> _EXTRACT_
>> START

Like I said, you've already won this argument. Nothing will be done to change things, and we will continue to pump massive amounts of carbon dioxide into the atmosphere. We can only wait and hope its not as bad as some scientists predict.

Lee said...

> Like I said, you've already won this argument. Nothing will be done to change things, and we will continue to pump massive amounts of carbon dioxide into the atmosphere. We can only wait and hope its not as bad as some scientists predict.

Right now, I would say we have a much better chance of dying due to complete economic and political collapse brought about by bankrupt Western governments than to global warming.

But look at the bright side. If we have a complete economic collapse, our carbon footprint is likely to diminish. Some social programs are likely to disappear, though. :(

KyCobb said...

Lee,

There will be no economic collapse since neither the US nor Europe as a whole are anywhere near bankrupt, unless incompetent politicians bring it about.

Art said...

I do wish to clarify...

I don't disbelieve in global warming.

I don't believe it either.

If I were to argue that global warming does not exist, I would be jumped on because I am not an expert.

I am not an expert, but for that same reason, I cannot believe in global warming, either. It's a two-edged sword. If I don't have the expertise to disagree, then I also don't have the expertise to agree. I have to take it on authority.

And at the moment, the authority is looking none too reliable.


LOL

So, may we assume, Lee that you take no position on the two opposing statements: water consists entirely of hydrogen and oxygen, according to the formula H2O; and water does not consist of hydrogen and oxygen?

>> END

> _SUPPLIED MATERIAL_
>> START

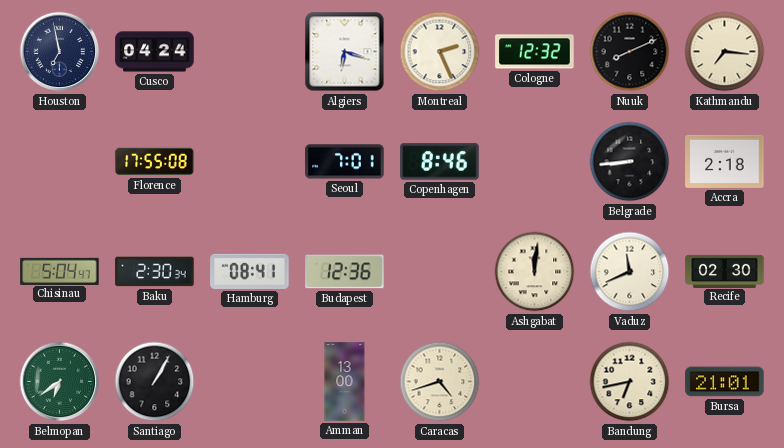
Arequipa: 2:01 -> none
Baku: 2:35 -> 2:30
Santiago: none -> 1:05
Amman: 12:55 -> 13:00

>> END

> _WRITTEN TASKS_
**a)** Echo, word for word, the part of the comment thread starting at "I do wish to" and ending at "it on authority.".
**b)** Answer these questions from the comment thread:
(i) According to Lee, what is likely to diminish if there is a complete economic collapse?
(ii) According to KyCobb, what is neither the US nor Europe as a whole anywhere near?
(iii) What formula for water is given in the last comment?
The lines above play no part in the tasks.

> _THE RESULTS_
**a)**
I do wish to clarify...

I don't disbelieve in global warming.

I don't believe it either.

If I were to argue that global warming does not exist, I would be jumped on because I am not an expert.

I am not an expert, but for that same reason, I cannot believe in global warming, either. It's a two-edged sword. If I don't have the expertise to disagree, then I also don't have the expertise to agree. I have to take it on authority.

**b)**
(i) Our carbon footprint.
(ii) Bankrupt.
(iii) H2O.